**Document excerpt:**
********************
Showing posts with label Teddy Bears. Show all posts
Showing posts with label Teddy Bears. Show all posts

Saturday, November 22, 2025

N is for New Recruits - Seasonal Soldiery

A couple more additions to the bauble purchases, although I think tree-hangers is the correct term for these two non-glass additions!
 
I though, after I'd got him home, that I'd already bought one of these a year or two ago, but in fact, that was a different moulding altogether, and had green trousers or something, so there are now two of these glazed ceramic, slip-cast chaps!
 
Meanwhile, this chap is mostly wood, but with a resin head and accessories, glued on, it's another bear as well, so ticks two boxes, but do I place him on the tree with the bears, and end-up with another soldier nearby, or place him with the soldiers and end up with another bear nearby? What a quandary . . . doh!
 
Highlighting exactly why we will go extinct, possibly within the lifetimes of people already born - they highlight their creditable working with FSC sustainable forestry, then using a polymer-wax glue, place resin blobs all over him, give him a metallised polymer string hanger, and then use one of those annoying, and ephemeral clip-ties to hold ALL the 'paperwork' on, nothing remotely sustainable or eco' here!
 




He came from Haskin's on the Wrecclesham-Borden road, and they also had a family of non-military resins, and blown-glass baubles of bears in pajamas! I was tempted, but if you don't limit yourself to a few a year, you'll drown in them!
********************
Dataset items:
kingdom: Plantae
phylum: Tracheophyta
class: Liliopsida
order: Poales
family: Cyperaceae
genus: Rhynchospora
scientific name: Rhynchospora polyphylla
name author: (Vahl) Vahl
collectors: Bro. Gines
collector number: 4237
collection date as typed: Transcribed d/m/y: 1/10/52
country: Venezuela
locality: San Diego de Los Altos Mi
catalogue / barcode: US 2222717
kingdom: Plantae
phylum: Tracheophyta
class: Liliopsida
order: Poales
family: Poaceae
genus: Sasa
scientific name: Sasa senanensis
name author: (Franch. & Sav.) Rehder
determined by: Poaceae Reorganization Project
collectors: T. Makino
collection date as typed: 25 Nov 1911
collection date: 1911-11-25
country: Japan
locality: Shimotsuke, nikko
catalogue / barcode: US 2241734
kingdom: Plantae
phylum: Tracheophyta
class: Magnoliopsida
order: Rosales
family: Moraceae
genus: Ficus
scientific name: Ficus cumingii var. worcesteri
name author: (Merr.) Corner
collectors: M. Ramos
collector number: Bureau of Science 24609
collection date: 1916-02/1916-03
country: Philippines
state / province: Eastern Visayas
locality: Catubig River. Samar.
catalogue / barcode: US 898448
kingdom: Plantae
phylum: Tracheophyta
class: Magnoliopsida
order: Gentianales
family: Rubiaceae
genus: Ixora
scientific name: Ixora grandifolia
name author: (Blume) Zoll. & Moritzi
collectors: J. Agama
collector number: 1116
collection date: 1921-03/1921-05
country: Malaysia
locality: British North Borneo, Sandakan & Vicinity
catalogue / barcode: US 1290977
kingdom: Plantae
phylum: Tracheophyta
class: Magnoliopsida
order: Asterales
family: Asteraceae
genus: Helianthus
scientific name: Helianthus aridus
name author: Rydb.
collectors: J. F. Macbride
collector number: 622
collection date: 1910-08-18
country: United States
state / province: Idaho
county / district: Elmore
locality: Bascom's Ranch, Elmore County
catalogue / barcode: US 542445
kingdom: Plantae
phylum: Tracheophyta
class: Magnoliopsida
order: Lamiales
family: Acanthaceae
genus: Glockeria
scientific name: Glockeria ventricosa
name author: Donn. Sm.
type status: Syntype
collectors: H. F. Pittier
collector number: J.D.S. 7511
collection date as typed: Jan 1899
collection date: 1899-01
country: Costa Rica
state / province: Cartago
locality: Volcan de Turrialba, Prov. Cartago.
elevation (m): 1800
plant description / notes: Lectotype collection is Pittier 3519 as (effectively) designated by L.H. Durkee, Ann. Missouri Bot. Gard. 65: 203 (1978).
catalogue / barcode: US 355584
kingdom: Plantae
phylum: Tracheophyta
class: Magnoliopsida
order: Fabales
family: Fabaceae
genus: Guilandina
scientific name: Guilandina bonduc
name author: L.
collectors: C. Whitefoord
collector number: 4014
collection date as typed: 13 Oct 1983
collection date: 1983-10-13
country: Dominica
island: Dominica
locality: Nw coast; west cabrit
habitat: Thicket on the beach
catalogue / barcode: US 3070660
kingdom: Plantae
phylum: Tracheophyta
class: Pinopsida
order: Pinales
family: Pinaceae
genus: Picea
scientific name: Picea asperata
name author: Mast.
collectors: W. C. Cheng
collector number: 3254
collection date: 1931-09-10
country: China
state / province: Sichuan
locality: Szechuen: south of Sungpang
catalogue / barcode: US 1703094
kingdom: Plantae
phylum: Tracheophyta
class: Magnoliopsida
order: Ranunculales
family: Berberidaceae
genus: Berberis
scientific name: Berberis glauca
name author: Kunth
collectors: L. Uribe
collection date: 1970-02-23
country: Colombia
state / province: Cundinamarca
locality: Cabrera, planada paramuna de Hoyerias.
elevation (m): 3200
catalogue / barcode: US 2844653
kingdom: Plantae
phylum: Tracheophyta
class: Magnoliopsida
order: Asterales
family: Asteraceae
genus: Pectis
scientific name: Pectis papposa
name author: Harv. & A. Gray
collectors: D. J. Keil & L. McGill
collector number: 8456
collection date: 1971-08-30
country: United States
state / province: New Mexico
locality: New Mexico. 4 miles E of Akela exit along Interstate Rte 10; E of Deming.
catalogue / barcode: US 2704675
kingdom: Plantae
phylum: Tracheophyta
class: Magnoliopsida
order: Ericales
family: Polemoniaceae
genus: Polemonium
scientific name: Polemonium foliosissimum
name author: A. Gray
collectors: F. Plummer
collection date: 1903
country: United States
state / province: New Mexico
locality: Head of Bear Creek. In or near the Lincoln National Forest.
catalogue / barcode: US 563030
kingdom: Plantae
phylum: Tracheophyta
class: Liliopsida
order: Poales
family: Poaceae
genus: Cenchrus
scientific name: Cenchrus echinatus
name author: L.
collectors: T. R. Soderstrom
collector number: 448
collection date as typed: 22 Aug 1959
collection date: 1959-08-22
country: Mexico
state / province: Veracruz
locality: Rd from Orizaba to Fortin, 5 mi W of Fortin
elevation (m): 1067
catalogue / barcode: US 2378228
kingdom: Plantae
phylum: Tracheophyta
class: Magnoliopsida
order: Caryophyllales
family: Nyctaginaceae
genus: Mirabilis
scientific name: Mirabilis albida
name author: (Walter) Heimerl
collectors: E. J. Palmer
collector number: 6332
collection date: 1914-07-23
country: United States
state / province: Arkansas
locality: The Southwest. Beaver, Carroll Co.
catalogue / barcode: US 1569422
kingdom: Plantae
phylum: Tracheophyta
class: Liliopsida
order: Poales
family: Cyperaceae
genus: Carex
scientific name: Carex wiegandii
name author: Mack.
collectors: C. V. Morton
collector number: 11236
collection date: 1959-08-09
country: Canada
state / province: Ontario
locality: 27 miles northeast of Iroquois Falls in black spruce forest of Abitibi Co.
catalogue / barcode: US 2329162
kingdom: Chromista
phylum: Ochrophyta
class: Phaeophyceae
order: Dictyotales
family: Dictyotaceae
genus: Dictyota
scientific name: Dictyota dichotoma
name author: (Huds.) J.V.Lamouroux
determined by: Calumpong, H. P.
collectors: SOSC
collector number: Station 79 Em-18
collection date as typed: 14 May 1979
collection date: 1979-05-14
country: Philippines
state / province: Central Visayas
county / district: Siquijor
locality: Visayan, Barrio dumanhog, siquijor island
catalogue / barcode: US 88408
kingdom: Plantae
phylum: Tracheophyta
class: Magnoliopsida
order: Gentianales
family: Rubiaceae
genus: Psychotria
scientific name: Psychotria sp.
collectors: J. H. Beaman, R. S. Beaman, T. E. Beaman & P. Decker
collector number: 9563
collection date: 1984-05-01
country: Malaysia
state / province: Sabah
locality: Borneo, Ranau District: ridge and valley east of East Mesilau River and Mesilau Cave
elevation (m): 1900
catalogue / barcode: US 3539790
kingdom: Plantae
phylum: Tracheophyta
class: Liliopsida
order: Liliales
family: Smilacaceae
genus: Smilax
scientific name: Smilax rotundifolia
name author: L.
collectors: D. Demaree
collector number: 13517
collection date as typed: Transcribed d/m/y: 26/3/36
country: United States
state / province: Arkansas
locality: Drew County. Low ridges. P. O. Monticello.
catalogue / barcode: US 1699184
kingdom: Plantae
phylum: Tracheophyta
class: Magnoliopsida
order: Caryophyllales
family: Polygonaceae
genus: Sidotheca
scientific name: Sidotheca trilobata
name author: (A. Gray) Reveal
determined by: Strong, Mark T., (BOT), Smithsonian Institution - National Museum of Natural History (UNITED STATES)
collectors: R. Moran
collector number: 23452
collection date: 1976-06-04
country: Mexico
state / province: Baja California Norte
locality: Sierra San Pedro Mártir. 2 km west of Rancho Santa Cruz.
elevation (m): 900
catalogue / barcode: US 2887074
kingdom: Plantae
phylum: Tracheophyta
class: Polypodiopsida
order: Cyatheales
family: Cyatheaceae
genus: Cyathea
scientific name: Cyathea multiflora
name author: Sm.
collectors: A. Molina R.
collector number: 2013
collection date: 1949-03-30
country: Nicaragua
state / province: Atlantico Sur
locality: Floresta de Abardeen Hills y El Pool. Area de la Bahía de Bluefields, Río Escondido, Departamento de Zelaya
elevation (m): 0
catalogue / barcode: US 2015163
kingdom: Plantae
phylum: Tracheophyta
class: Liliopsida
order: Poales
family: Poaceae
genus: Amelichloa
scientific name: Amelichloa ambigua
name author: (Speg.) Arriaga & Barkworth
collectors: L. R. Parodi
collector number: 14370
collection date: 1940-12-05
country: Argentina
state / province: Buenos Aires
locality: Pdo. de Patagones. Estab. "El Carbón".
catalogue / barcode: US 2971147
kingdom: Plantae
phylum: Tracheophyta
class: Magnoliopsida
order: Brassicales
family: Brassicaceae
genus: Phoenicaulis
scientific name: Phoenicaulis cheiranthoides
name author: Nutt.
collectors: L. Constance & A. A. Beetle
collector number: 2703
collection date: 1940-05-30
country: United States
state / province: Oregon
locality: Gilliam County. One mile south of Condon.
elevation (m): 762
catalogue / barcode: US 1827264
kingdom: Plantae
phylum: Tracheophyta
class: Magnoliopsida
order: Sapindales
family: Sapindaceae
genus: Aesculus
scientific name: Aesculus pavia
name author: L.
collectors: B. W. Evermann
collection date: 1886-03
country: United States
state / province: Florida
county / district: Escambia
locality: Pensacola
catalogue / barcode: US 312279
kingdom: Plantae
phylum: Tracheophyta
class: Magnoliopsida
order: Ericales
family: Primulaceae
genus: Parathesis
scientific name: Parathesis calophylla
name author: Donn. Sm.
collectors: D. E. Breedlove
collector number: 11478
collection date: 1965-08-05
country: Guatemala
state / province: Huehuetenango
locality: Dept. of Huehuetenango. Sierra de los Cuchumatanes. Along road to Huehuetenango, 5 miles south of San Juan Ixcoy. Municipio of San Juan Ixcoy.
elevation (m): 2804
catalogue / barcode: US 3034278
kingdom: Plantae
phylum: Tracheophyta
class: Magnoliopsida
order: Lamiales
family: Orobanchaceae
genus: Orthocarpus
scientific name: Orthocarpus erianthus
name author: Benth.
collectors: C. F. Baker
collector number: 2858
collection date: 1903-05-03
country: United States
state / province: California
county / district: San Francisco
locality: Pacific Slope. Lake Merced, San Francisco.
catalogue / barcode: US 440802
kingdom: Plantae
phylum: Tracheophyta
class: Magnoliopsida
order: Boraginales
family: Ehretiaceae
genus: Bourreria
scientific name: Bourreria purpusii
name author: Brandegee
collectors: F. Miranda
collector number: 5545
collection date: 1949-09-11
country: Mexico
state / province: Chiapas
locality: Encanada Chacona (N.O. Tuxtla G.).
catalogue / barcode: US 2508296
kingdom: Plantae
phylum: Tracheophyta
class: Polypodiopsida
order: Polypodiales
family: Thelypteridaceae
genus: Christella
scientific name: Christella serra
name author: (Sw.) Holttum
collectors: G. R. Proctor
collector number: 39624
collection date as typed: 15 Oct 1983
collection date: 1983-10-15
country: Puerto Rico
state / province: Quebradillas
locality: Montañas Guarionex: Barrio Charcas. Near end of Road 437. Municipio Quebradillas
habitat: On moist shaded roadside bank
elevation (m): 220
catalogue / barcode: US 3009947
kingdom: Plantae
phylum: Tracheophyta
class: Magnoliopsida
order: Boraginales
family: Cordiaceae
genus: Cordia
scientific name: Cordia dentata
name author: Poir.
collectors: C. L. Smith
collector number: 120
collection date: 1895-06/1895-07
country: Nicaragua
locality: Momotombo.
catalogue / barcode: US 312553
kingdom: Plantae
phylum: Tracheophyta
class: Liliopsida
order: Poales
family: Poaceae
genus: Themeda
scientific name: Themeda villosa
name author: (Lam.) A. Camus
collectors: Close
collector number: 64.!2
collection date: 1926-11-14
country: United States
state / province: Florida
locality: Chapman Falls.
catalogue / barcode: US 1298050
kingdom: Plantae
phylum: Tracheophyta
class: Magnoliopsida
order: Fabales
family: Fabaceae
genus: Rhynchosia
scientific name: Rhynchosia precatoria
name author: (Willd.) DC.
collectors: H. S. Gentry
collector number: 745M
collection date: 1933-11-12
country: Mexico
********************
**Stated goal:** Repeat the passage from the blog post about tree ornaments above, starting at "Meanwhile, this chap" and stopping after "or eco' here!".

**Solution to the problem:**
Meanwhile, this chap is mostly wood, but with a resin head and accessories, glued on, it's another bear as well, so ticks two boxes, but do I place him on the tree with the bears, and end-up with another soldier nearby, or place him with the soldiers and end up with another bear nearby? What a quandary . . . doh!
 
Highlighting exactly why we will go extinct, possibly within the lifetimes of people already born - they highlight their creditable working with FSC sustainable forestry, then using a polymer-wax glue, place resin blobs all over him, give him a metallised polymer string hanger, and then use one of those annoying, and ephemeral clip-ties to hold ALL the 'paperwork' on, nothing remotely sustainable or eco' here!